======== SUPPLIED RECORDS ========

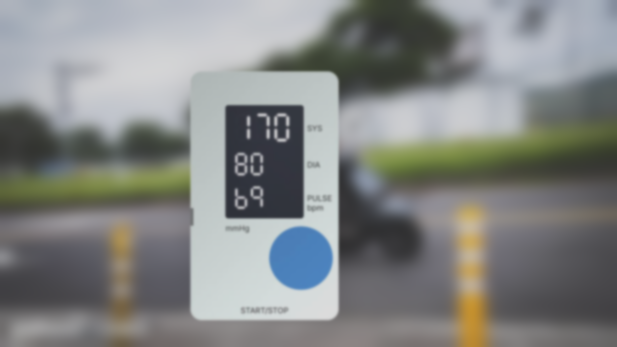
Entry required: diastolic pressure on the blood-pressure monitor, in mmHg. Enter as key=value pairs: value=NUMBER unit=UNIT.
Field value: value=80 unit=mmHg
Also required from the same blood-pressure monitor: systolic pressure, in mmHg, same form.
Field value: value=170 unit=mmHg
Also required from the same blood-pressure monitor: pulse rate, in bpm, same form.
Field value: value=69 unit=bpm
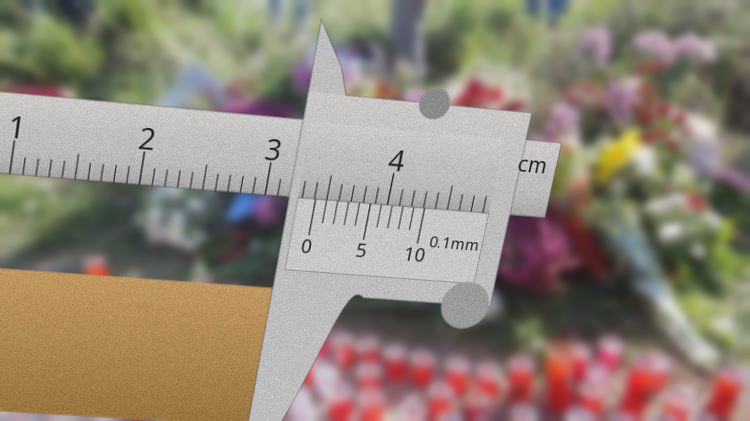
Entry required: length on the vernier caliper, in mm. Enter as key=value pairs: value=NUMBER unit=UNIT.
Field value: value=34.1 unit=mm
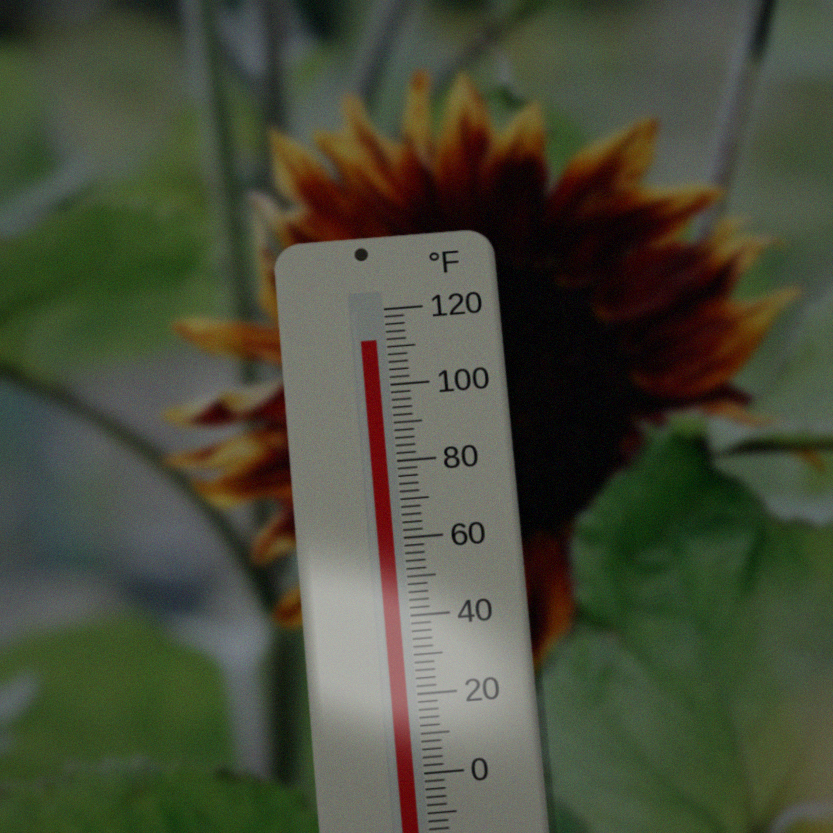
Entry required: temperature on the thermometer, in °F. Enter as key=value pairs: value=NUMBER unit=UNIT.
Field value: value=112 unit=°F
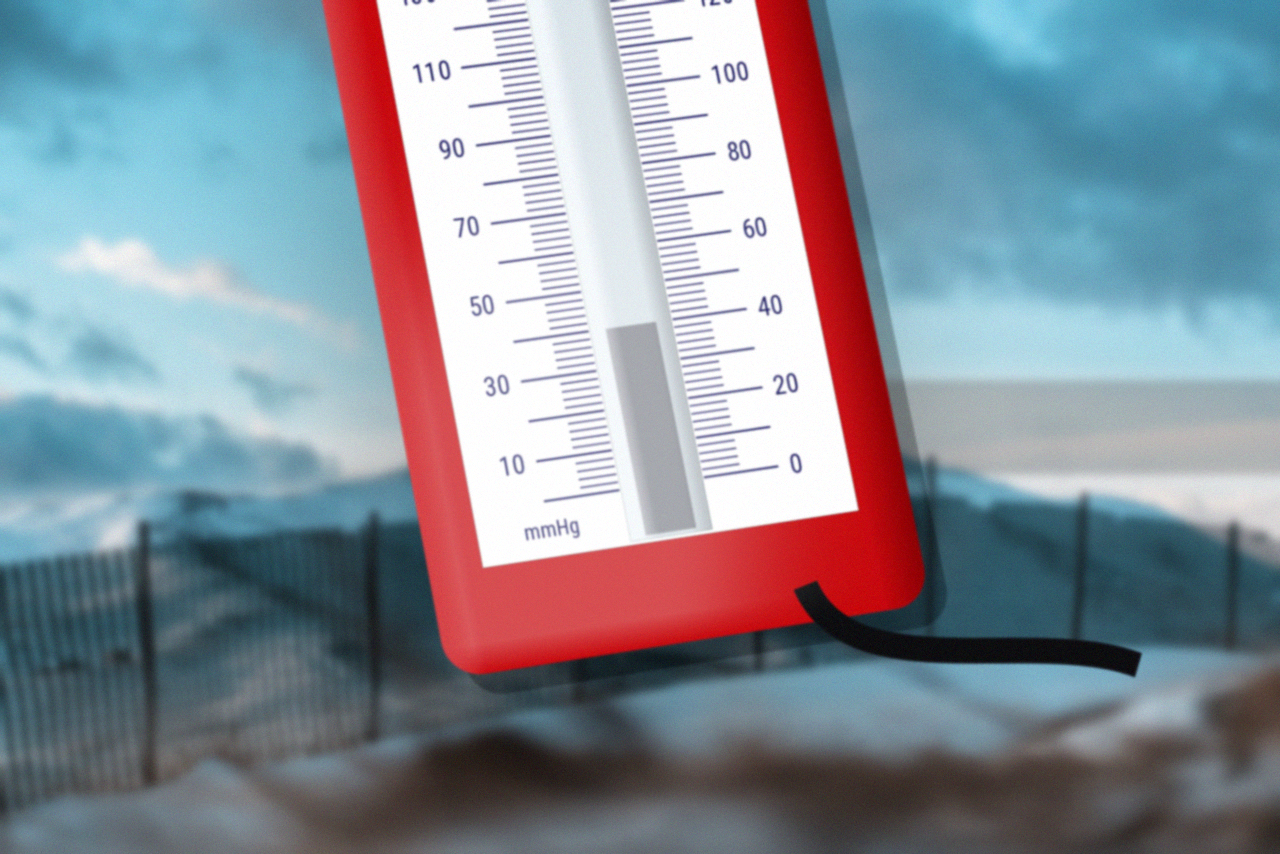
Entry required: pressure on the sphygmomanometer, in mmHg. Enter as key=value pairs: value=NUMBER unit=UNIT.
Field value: value=40 unit=mmHg
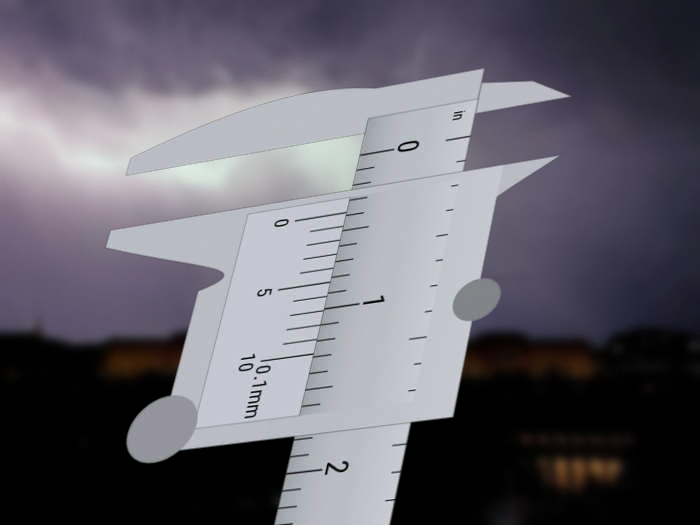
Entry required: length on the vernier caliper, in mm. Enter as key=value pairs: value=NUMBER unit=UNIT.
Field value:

========

=== TASK TO CARRY OUT ===
Please turn the lines above into a numbered list, leaving out blank lines and the pictures.

=== SOLUTION BELOW ===
1. Entry required: diastolic pressure on the blood-pressure monitor, in mmHg. Enter as key=value pairs: value=NUMBER unit=UNIT.
2. Field value: value=80 unit=mmHg
3. Also required from the same blood-pressure monitor: systolic pressure, in mmHg, same form.
4. Field value: value=170 unit=mmHg
5. Also required from the same blood-pressure monitor: pulse rate, in bpm, same form.
6. Field value: value=69 unit=bpm
7. Entry required: length on the vernier caliper, in mm. Enter as key=value pairs: value=NUMBER unit=UNIT.
8. Field value: value=34.1 unit=mm
9. Entry required: temperature on the thermometer, in °F. Enter as key=value pairs: value=NUMBER unit=UNIT.
10. Field value: value=112 unit=°F
11. Entry required: pressure on the sphygmomanometer, in mmHg. Enter as key=value pairs: value=NUMBER unit=UNIT.
12. Field value: value=40 unit=mmHg
13. Entry required: length on the vernier caliper, in mm. Enter as key=value pairs: value=NUMBER unit=UNIT.
14. Field value:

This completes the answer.